忽必烈建立元朝之後,實行了四等級的民族分化政策及宗教平等政策。這兩種政策對當時民族關係的發展,產生了深遠的影響,因而構成元朝民族關係的特點。民族四等級分化政策,雖然在主觀上是為了維護蒙古族的特權和優越地位,控製、分化其他各個民族而製定的,但是在客觀上卻加速了民族同化和融合進程。宗教平等政策,則無論在主觀、客觀上,對各個民族的自然融合,都創造了良好的條件。

一、民族分化政策

民族四等級分化政策,即眾所周知的蒙古人第一,色目人第二,漢人第三,南人第四的民族不平等的等級政策,是忽必烈時期實行民族壓迫政策的主要內容和表現。早在金朝,女真統治者在任用掌兵、掌錢糧官員時,就有先女真,次渤海,次契丹,次漢人的規定。(徐夢莘:《三朝北盟會編》靖康中帙7)在忽必烈統治時期,麵對複雜的中原形勢,以及其他各族人員大量從政,在地方官員的任用方麵,規定“以蒙古人充各路達魯花赤,漢人充總管,回回人充同知,永為定製”,並且在中央各部門,實際上也實行了以蒙古人為正首長的規定。消滅南宋後,以江南漢人稱“南人”或“新附人”,其政治待遇又較“漢人”為差,即就是三品以上的“南人”官員,也要“遣質子一人入侍”,並將這種等級待遇貫穿於政治、法律、文化等各方麵,逐漸形成了元朝民族四等級的不平等和分化政策。對蒙古人、色目人來說,這是一種維護其特權地位的政策,對漢族人來說,則是一種名副其實的民族歧視政策。然而從此類民族政策的實施效果來看,處於一、二等級的蒙古、色目人,往往比處於第三、四等級的漢、南人更快地受到削弱,並融合到其他民族之中。

蒙古人,在元朝是統治民族,他們是全國第一等公民,為了鞏固蒙古政權的長治久安,他們有責任、有義務承擔對其他民族的控製監督。因而第一等公民雖然擁有許多特權和優越地位,但榮譽背後卻是沉重的責任和義務。蒙古軍隊、蒙古官吏被忽必烈派往各民族地區進行統治,而他們在治理各地的同時,也逐漸同化於其他民族之中。如進入中原的蒙古士兵,學會了農業生產。

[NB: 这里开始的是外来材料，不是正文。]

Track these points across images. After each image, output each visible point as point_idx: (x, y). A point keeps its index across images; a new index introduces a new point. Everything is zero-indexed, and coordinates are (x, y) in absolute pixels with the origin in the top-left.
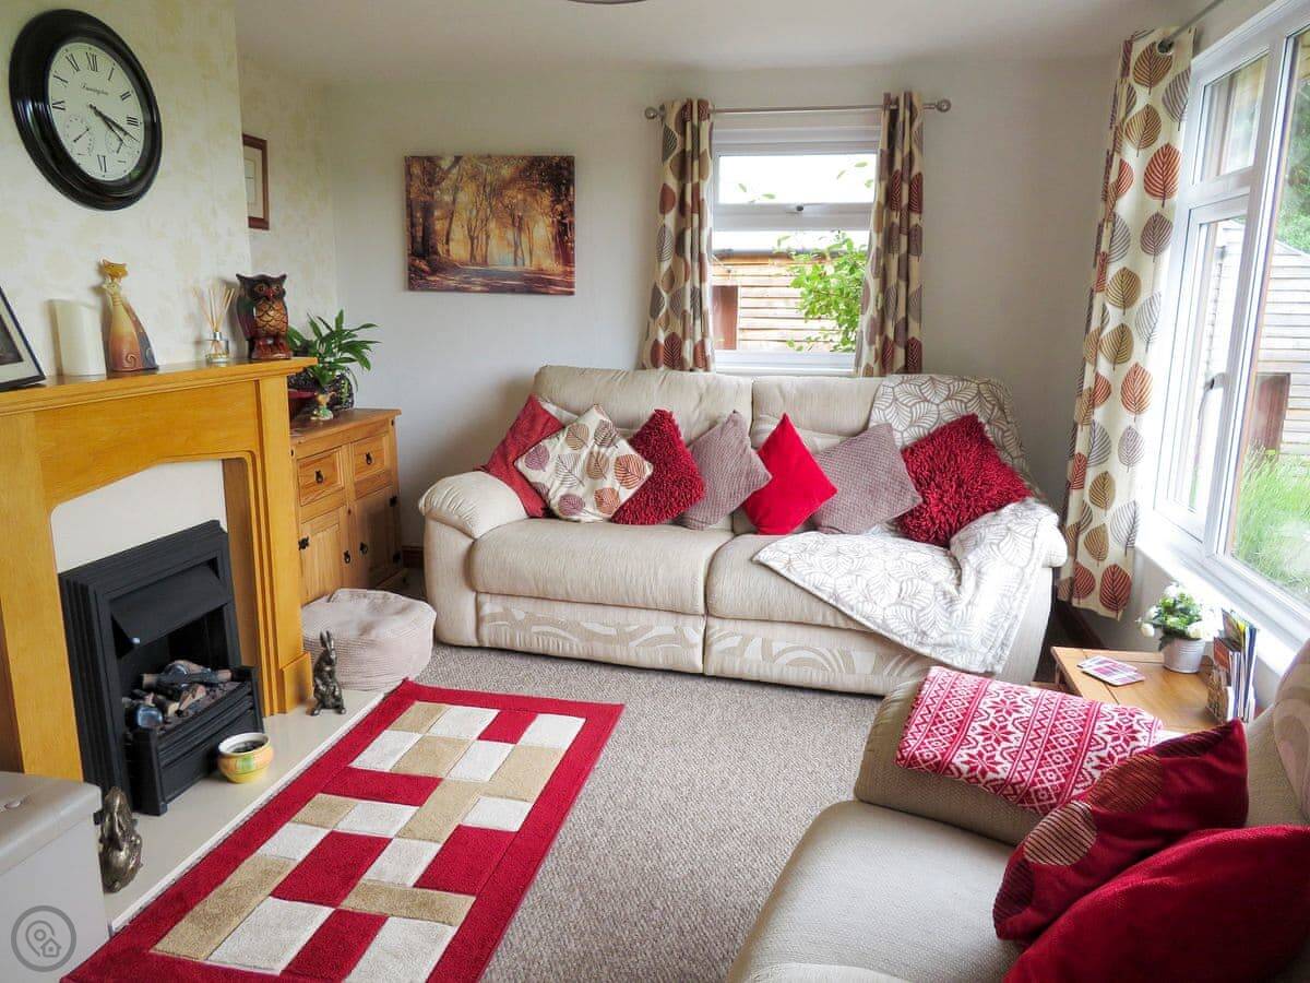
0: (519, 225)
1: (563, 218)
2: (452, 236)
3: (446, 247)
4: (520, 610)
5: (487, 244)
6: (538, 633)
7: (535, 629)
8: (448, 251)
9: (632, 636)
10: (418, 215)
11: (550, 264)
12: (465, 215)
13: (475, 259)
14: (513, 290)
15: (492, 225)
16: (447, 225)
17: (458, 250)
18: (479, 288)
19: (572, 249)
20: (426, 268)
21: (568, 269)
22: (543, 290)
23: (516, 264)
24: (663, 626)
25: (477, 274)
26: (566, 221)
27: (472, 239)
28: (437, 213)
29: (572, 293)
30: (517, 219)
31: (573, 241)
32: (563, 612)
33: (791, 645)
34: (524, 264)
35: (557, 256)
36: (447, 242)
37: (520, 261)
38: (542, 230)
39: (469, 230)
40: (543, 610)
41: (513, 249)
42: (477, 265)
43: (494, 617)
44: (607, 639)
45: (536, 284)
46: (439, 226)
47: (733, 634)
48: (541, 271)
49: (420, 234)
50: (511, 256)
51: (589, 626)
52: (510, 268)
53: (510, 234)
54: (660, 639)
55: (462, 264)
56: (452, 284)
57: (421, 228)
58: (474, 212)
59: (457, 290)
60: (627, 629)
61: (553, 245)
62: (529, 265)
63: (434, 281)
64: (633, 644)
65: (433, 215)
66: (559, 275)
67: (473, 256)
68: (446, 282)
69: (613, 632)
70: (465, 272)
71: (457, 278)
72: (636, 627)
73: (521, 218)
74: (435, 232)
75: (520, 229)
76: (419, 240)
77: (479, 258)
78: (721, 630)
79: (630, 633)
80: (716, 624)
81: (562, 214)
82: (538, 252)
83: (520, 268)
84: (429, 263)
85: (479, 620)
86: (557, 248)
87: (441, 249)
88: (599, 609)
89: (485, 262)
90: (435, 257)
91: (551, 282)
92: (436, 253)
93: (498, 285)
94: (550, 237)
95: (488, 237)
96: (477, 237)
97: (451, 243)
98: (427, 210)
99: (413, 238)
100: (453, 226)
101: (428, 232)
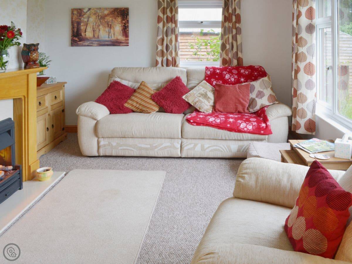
0: (110, 26)
1: (126, 24)
2: (87, 30)
3: (85, 34)
4: (114, 142)
5: (99, 32)
6: (121, 149)
7: (120, 148)
8: (85, 35)
9: (156, 147)
10: (75, 25)
11: (121, 38)
12: (91, 25)
13: (95, 36)
14: (108, 45)
15: (101, 27)
16: (85, 27)
17: (89, 34)
18: (96, 45)
19: (128, 33)
20: (78, 40)
21: (127, 39)
22: (119, 45)
23: (109, 37)
24: (166, 143)
25: (96, 41)
26: (126, 25)
27: (94, 31)
28: (82, 24)
29: (128, 45)
30: (109, 25)
31: (128, 31)
32: (130, 141)
33: (210, 145)
34: (112, 38)
35: (123, 35)
36: (85, 32)
37: (110, 37)
38: (118, 28)
39: (93, 28)
40: (122, 141)
41: (108, 33)
42: (96, 38)
43: (105, 146)
44: (147, 149)
45: (116, 43)
46: (83, 28)
47: (191, 144)
48: (118, 39)
49: (76, 30)
50: (107, 36)
51: (139, 145)
52: (107, 39)
53: (107, 29)
54: (165, 147)
55: (90, 38)
56: (86, 44)
57: (76, 28)
58: (95, 24)
59: (88, 46)
60: (154, 145)
61: (122, 32)
62: (113, 38)
63: (80, 44)
64: (156, 150)
65: (80, 25)
66: (124, 40)
67: (94, 36)
68: (84, 44)
69: (149, 146)
70: (91, 40)
71: (89, 42)
72: (157, 144)
73: (111, 25)
74: (81, 29)
75: (110, 28)
76: (75, 32)
77: (96, 36)
78: (187, 143)
79: (155, 146)
80: (184, 140)
81: (125, 23)
82: (116, 34)
83: (110, 39)
84: (79, 39)
85: (99, 147)
86: (123, 33)
87: (83, 34)
88: (144, 139)
89: (98, 37)
90: (80, 37)
91: (121, 42)
92: (81, 35)
93: (102, 44)
94: (121, 30)
95: (99, 30)
96: (96, 31)
97: (86, 32)
98: (79, 24)
99: (73, 31)
100: (87, 28)
101: (78, 29)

至元元年,忽必烈親自下詔:“蒙古戶種田,有馬牛羊之家,其糧住支;無田者仍給之。”至元二年,又以河南北荒田撥給蒙古軍耕種,以後中興、大都、新城、清、滄、靖海、雲南、鹹平、懿州、瓜、沙、甘等地,都分布有蒙古軍的屯田。這些蒙古軍隊,在鎮守各地區的同時,加強了與各族人民的經濟、文化聯係。各地鎮守官——達魯花赤,在至元二年被忽必烈定為由蒙古人充當之後,分布於全國各地的達魯花赤逐漸由清一色的蒙古人壟斷。按蒙古舊製,達魯花赤與其他軍職一樣,父死子繼,世代相襲,他們與駐紮地的民族互相通婚,交往頻繁,久而久之,他們的家族逐漸同化於其駐紮地區的民族之中。河北真定世家史秉直的長女嫁給了蒙古大將木華黎,史天倪的長子史楫娶了北京路都元帥吾也兒的長女,史天倪的族兄史天祥之女嫁給了北京達魯花赤子之。(池內功:《元代的蒙漢通婚及其背景》,《民族譯叢》1992年3月。)其結果當然是促進了相互融合,特別是蒙古人融入了漢人之中。另外,忽必烈實行的宗王出鎮製度,也使一些宗王逐漸同化於其他民族之中,如忽必烈的第七子奧魯赤被封為西平王後,出鎮吐蕃,他死後,其子鐵木兒不花、其孫搠思班繼續鎮守吐蕃,搠思班曾率一百名蒙古人前往藏地的沙魯寺,請著名佛學大師布思端為他們灌頂受戒,(D.S.Ruegg。The life of Buston Rin Po Che。Roma。196、P.13轉引沈衛榮(《元朝中央政府對西藏的統治》,《曆史研究》1988年3期。)最後搠思班及其屬下同化於藏族之中。忽必烈的另一個孫子阿難答,承襲父職為安西王,由於他信仰了伊斯蘭教,於是在他影響下他所率領的十五萬士兵,多數皈依於伊斯蘭教,並成為新形成的其他民族的重要來源。《東鄉族簡史》,甘肅人民出版社1984年版。)身為大汗的忽必烈,也無時無刻不受其他民族的影響,他建立的三權分立的中央行政製度,地方上的行省製度、土官製度都是吸收其他民族文明成果的結果。可以說,蒙古人為了鞏固他們的政權,保持他們的特權,不得不統治、監督其他民族,而這樣做的結果,則使他們自己的很大一部分,逐漸同化於其他民族之中。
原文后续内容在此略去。